Saints’ chief executive Allan Robson, who has seen his club turn a profit for fourteen consecutive seasons, said: “Sport is about aspirations and everyone is chasing the golden egg of finals and silverware. But I’m not comfortable to hear of clubs losing £3 million or £6 million because it’s not sustainable.
“It’s a dangerous situation whereby clubs can live beyond their means for a period where they’ve got a group of wealthy backers. It’s not against the rules and I have no problem with sugar daddies, but does it do clubs any good? Exeter Chiefs chief executive Tony Rowe said: “We run Sandy Park as a business, which means we run at a profit. If we can’t run at a profit then we shouldn’t be in business. It does feel a bit unfair that other people can buy players and run sporting businesses as a tax loss.”
Earlier this year, accounts submitted by Blue Sky Leisure Ltd, the company that owns Harlequins, showed an encouraging 12 per cent rise in turnover, to £14.7 million, while pre-taxes losses were pared a little, to £1.98 million.
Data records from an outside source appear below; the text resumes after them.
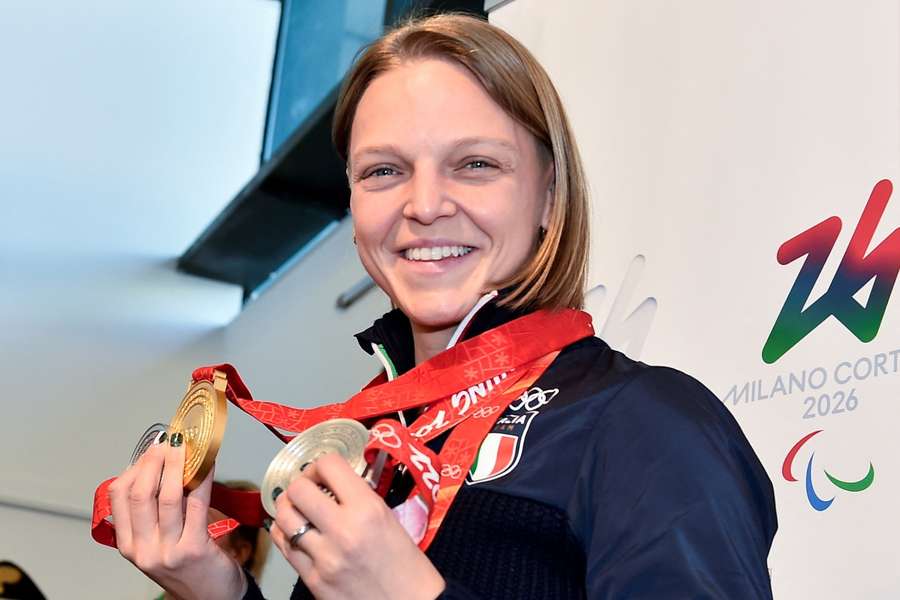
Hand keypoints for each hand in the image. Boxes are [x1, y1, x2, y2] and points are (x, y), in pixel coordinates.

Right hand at [107, 434, 246, 599]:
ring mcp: (167, 550)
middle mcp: (142, 550)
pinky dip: (202, 479)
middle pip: (141, 494)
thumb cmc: (187, 567)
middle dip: (154, 461)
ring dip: (177, 465)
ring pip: (168, 497)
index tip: (150, 450)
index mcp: (128, 545)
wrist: (211, 597)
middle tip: (168, 442)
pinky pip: (197, 505)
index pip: (117, 497)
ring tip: (185, 446)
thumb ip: (151, 514)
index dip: (133, 468)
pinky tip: (208, 464)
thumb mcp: (156, 544)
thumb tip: (157, 468)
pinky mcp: (194, 549)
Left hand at [270, 453, 445, 599]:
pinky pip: (284, 546)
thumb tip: (333, 486)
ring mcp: (324, 557)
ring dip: (289, 508)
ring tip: (300, 511)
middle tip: (310, 491)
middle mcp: (343, 529)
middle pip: (297, 489)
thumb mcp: (389, 520)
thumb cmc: (408, 566)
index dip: (321, 465)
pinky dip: (285, 533)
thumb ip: (360, 499)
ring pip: (283, 517)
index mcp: (368, 510)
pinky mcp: (312, 579)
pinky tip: (296, 532)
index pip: (329, 465)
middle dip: (301, 485)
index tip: (324, 474)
However, closer examination shows that while sales rose by £1.52 million, almost all of that money was spent as losses before tax were shaved by just £74,000.
The company’s previous year’s statutory accounts, ie those for 2012, included the statement: “Our objective is to achieve financial independence and profitability in two years.”
This objective seems a long way off and may not be achieved until that elusive tidal wave of money sweeps the domestic game up in a sea of fifty pound notes. In the meantime, September is also a time when clubs must finalise their budgets for the coming year, with particular attention paid to the Premiership’s salary cap. While Premiership Rugby emphasises the importance of financial regulations which, it maintains, are important to “controlling costs and long-term financial sustainability”, off-the-record allegations that at least one top-flight rugby club may circumvent the salary cap regulations are not difficult to unearth.
Salary cap levels are described as being “proportionate and aligned to the growth of the business. [They are] linked directly to the annual net central distributions to the clubs from Premiership Rugby.”
This season’s salary cap is £4.76 million, a level which excludes the salary of one player whose (usually significant) remuneration permits clubs to recruit and retain world class talent. Later this month, each club must provide the Premiership’s salary cap manager with details of their expenditure over the most recent salary cap year, together with forecasted salary outgoings during the current year. Each document must be approved by a club’s board of directors and signed off by the chairman, chief executive and finance director. Between September and November, each set of figures are independently audited in accordance with the league’s salary cap regulations.
In order to clamp down on payments made outside of the salary cap, the league also keeps copies of all player contracts, details of image rights and payments made to agents. It also has the ability to regularly interview players and operates a “whistle-blowing policy” which provides individuals with the opportunity to report any wrong-doing on a confidential basis.
Premiership Rugby should be commended for trying to impose financial discipline upon top-flight clubs as it performs a much more effective job than either UEFA or the FA. However, even with next year’s World Cup on the horizon, there’s little sign that rugby is scheduled to benefit from the dramatic injection of broadcaster-led funding many owners crave. Such a conclusion would suggest that realistically, most Premiership clubs face the medium-term prospect of mounting annual losses.